While women are in constant search of self-actualization, practically from birth, men are taught that they are well just as they are. In a patriarchal society, femininity is equated to weakness and emotions are made to be effeminate. Men’s emotions are brushed aside as soon as they float to the surface, repressed, sentenced to marinate in the depths of their mind. They develop into trauma, poor coping mechanisms, a lack of emotional availability, an absence of empathy. Men are doomed from the very start and women are sentenced to a lifetime of tireless emotional labor because of this. Emotionally stunted from childhood, men are congratulated for the bare minimum in adulthood: “He helps her do the dishes!” or “He picks the kids up at school!” Their kids. Their dishes. The bar for men is set so low that there is never any true incentive for self-actualization. They will use their childhood as an excuse, blame their fathers and shame their mothers, and find comfort and validation in their like-minded men. They never seek to better themselves: the patriarchy rears and raises men to uphold it. And women pay the price. They are expected to single-handedly support men through their emotional struggles, and never burden them with their own. When he displays emotions in the relationship, he is sensitive.
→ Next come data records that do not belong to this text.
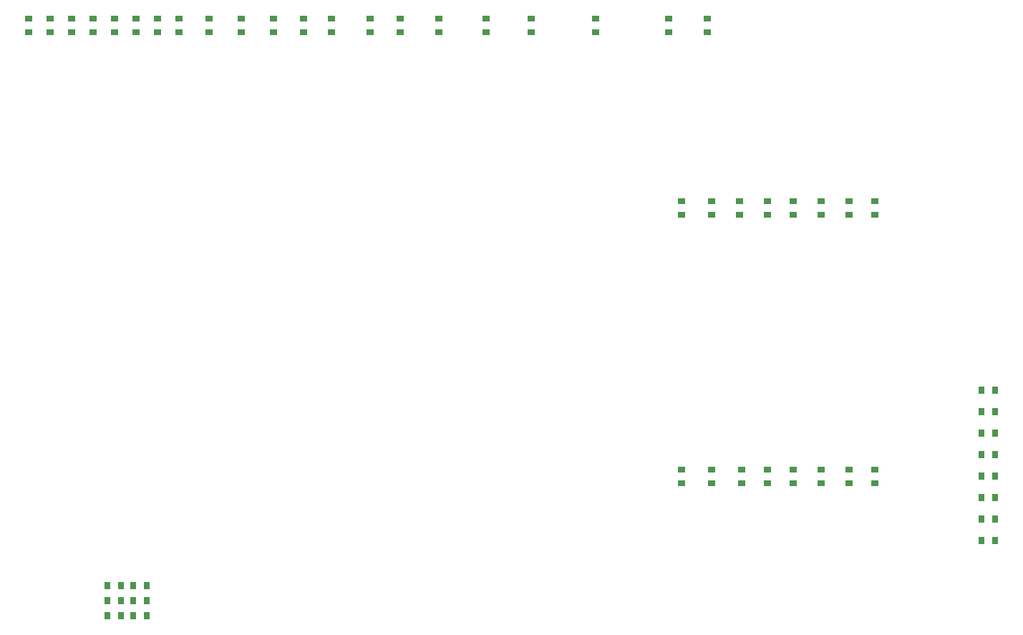
<source format=gbp>
G04*
G04 #@! TF.GenerationSoftware,Altium Limited,Altium Designer,22.3.1 (43)*
G04*
G04 Layer_Color=128*
%FSLAX25Y25*%
%MOIN*%
G70*
G04*
G04 #@! TF.SameCoordinates,435ADCC5-F5F0-4A2A-A0AE-C26054AEAF53*
G04*
G04*
G04 #@! TF.FilePolarity,Positive*
G04*
G01*
G75*
%ADD16R,0.03150X0.03740*%
%ADD17R,0.03740X0.03150*%
D16*
X133150Y74000D02*
D03*
Y60000D02*
D03*
X114850Y67000D02*
D03*
Y74000D02*
D03*
Y60000D02*
D03*
X133150Y67000D02*
D03*
X521850Y165000D02*
D03*
Y155000D02*
D03*
Y145000D02*
D03*
Y135000D02*
D03*
Y125000D02*
D03*
Y115000D02*
D03*
Y105000D02*
D03*
Y95000D02*
D03*
X126850Y74000D02*
D03*
Y60000D02*
D03*
X121150Y67000D02*
D03*
Y74000D02*
D03*
Y60000D02*
D03*
X126850Y67000D02*
D03*
X528150Y165000D02*
D03*
Y155000D02*
D03*
Y145000D02*
D03*
Y135000D02*
D03*
Y125000D02*
D03*
Y115000D02*
D03*
Y105000D02*
D03*
Y95000D02*
D03*
D17*
X148000Y338150D02*
D03*
Y331850D02*
D03*
X138000Y338150D02*
D03*
Y331850D02*
D03*
X128000Y338150D02*
D03*
Y331850D02*
D03*
X118000Y338150D02*
D03*
Y331850D02*
D03*
X108000Y338150D02*
D03*
Y331850D02*
D03*
X98000Y338150D02*
D03*
Y331850D02*
D03*
X88000Y338150D02*
D03*
Y331850D02*
D03*
X78000Y338150D02*
D03*
Y331850D02*
D03*
X382000Y246850D02*
D03*
Y253150D02*
D03*
X396000Y246850D02*
D03*
Y253150D02*
D03*
X409000Y246850D02*
D03*
Y253150D02*
D03*
X422000Y246850D02*
D03*
Y253150D02*
D03*
X434000Y246850D02*
D03*
Y253150D02*
D03*
X447000Y246850D02*
D03*
Y253150D02*
D03*
X460000Y246850D02*
D03*
Y253150D02*
D03*
X472000Y246850D02*
D03*
Y253150D02*
D03*
X237000Y338150D02*
D03*
Y331850D02*
D03*
X251000Y338150D02*
D03*
Y331850D02*
D03*
X342000Y338150D02*
D03*
Y331850D02*
D03*
X177000Y338150D02*
D03*
Y331850D02*
D03*
X192000Y338150D02*
D03*
Y331850D02*
D03*
X162000Y338150D02*
D03*
Y331850D02*
D03*
X206000Y338150D02*
D03*
Y331850D02*
D03*
X219000Y338150D02*
D03*
Y331850D02*
D03*
X394000Y338150D02*
D03*
Y331850D02*
D03*
X376000Y338150D02*
D03*
Y331850D02*
D03*
X382000Y128150D02*
D03*
Y121850D02*
D03*
X396000Y128150D02*
D03*
Y121850D02*
D03*
X410000Y128150D02*
D03*
Y121850D02*
D03*
X422000Y128150D02*
D03*
Y121850D02*
D03*
X434000Y128150D02*
D03*
Y121850D02*
D03*
X447000Y128150D02*
D03*
Y121850D02*
D03*
X460000Y128150D02*
D03*
Y121850D02*
D03*
X472000Y128150D02*
D03*
Y121850D02*
D03*
X312000Y338150D02*
D03*
Y331850D02*
D03*
X269000Y338150D02*
D03*
Y331850D02*
D03*
X291000Y338150D02*
D03*
Y331850D02*
D03*
M02*

</source>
When she does, she is crazy. Jealousy and anger in men is primal, in women it is insanity. “Behind every man is a great woman” — they stand on our shoulders, and we support them as they build the systems that oppress us, and leave us to fight our oppression on our own. That is the tragedy of being a woman.

Miscellaneous Mommy issues

Patriarchal society raises inherently entitled men. They are rightfully entitled: society, as it is, was made for them. In love and impatient, women mother their male counterparts. They fold their clothes and pack their suitcases, schedule their haircuts, help them buy clothes. They remind them to schedule dentist appointments and check-ups, and plan vacations. “Why do it, then?” Because someone has to. And just as he expects her to do it, she expects it of herself. The same way that men are conditioned to be dependent, women are conditioned to be dependable.

I have spent the last seven years in heterosexual relationships. I am currently in a heterosexual relationship. It has been difficult to reconcile the love I feel for my partner with the things about him that are inherently male (in the sense that they are deeply embedded in socially constructed definitions of masculinity) and, therefore, inherently oppressive. I find myself exhausted by the same gaps in understanding and empathy that burdened me in previous interactions with men, and tasked with the difficult job of explaining that who he is is harmful to who I am. People grow defensive when their privilege is pointed out to them, and because there is no one more privileged than the cis, straight, white man, there is no one more defensive. Without their awareness and willing abdication, there can never be such a thing as a “healthy” relationship between men and women.